Changes May Come to Free Windows Azure Usage in MSDN Subscriptions
Microsoft might change the terms that give developers 750 hours of free Windows Azure usage, according to Craig Kitterman, a senior technical product manager for Windows Azure at the company.
Kitterman dropped the hint during his keynote address today at the Visual Studio Live! conference in Chicago. Kitterman didn't say whether significant changes are in the works or if Microsoft is merely looking at slight adjustments, but he suggested they will be for the better.
"The MSDN offer as it exists today, wink-wink, is one small sized VM continuously running," Kitterman said in his keynote. "You want to run a Web site non-stop [or] if you want to spin up a bunch of machines to do some testing for a couple of hours, and spin them back down, you can do that. We are looking at potentially changing that offer in the future to make it even better for those scenarios today, but we are working hard to make it even better. But with 750 hours, you can still get quite a lot done."
In an interview following the keynote, Kitterman declined to elaborate nor would he say whether the number of hours might increase or decrease. "We are constantly trying to figure out how we can improve the developer experience around Windows Azure and there's lots of different things we look at," he said. "How do we make the MSDN offer better is something we are looking into but I don't have any specifics."

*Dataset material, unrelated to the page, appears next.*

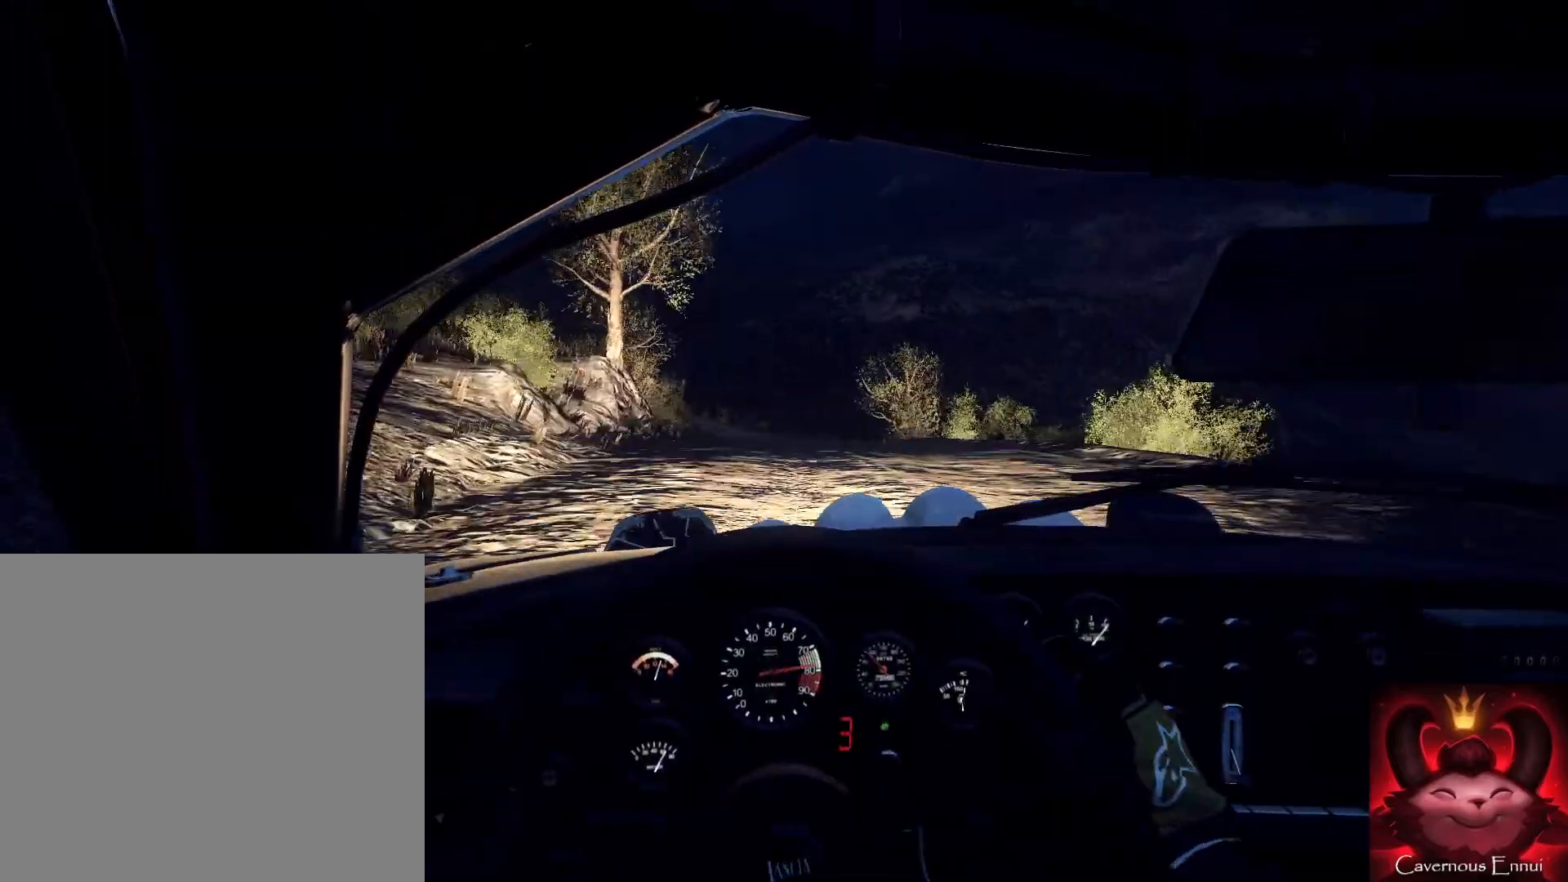
{"buttons": [], "left_stick": "center", "right_stick": "up", "events": [[33, "R1", "up"], [33, "left_stick", "down"], [333, "left_stick", "right"], [500, "left_stick", "center"]]}
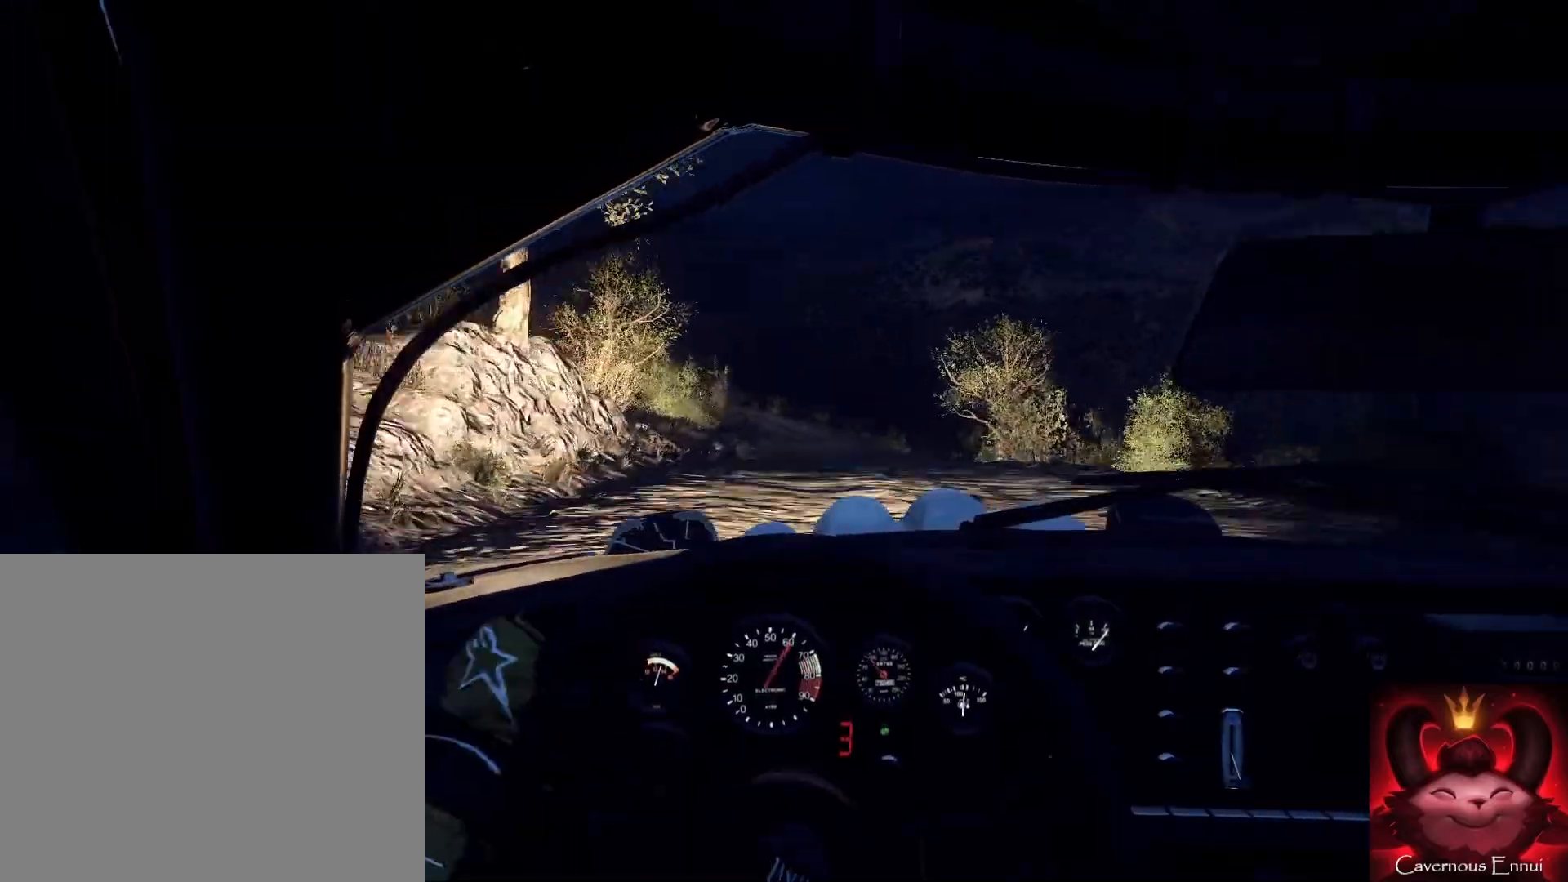
{"buttons": [], "left_stick": "right", "right_stick": "up", "events": [[367, "left_stick", "right"]]}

Kitterman polled the audience and estimated that approximately 25 percent were aware that Microsoft offers the free 750 hours of usage with their MSDN subscriptions. One attendee who is aware of the offer said one show-stopper for signing up is the requirement to give a credit card number before taking advantage of the free Windows Azure usage. While Kitterman didn't say whether that would change, he acknowledged that some have an issue with that. Others simply aren't ready to use the cloud.
Jeremy Gruenwald, an application architect with the accounting firm Grant Thornton LLP, after the keynote said he set up an Azure account but is reluctant to use it due to the fact that applications are architected to run on premise. "Honestly our decision isn't really about the pricing, though obviously pricing enters into it," Gruenwald said. "But ours is more about figuring out how to manage our data. We have all these existing applications that are built under the assumption that they've got on premise, cross-database access. We just have to learn how to make that transition."
As one of the world's largest accounting firms, privacy and compliance are also key issues, Gruenwald said. "The idea of putting client data in the cloud has a lot of people nervous," he said. Kitterman acknowledged that concern in his session, but said organizations can use the cloud for certain capabilities without coming against these restrictions.
"In certain cases where people have specific regulatory issues, where they can't put data in the cloud, we have the capability to do things with virtual networking where they can put some of their assets and resources and applications in the cloud while keeping some other things back on premises," Kitterman said in an interview with Visual Studio Magazine editor in chief Keith Ward . "So they really have a lot of flexibility to do hybrid architectures but meet all their security and compliance needs."
Corey Nease, an associate applications analyst at Integrys, an energy company based in Chicago, said he hopes Microsoft extends and enhances the offer. "I hope they keep the free things because I have already spun up a free instance of TFS 2012 that our company is going to migrate to eventually," Nease said. "So I think it would be nice, especially since our whole company has MSDN, and they don't utilize it very well."
Kitterman emphasized developers should take advantage of the free Windows Azure usage with their MSDN subscriptions and try using it to develop and test their apps. "Take advantage of that MSDN Windows Azure benefit," he urged attendees. "Go play around with things like Windows Azure Web Sites and think about how that's going to change the way you think about designing your next project. You can easily deploy and update, very fast and very, very quickly and have the ability to scale on demand so you never run into capacity issues."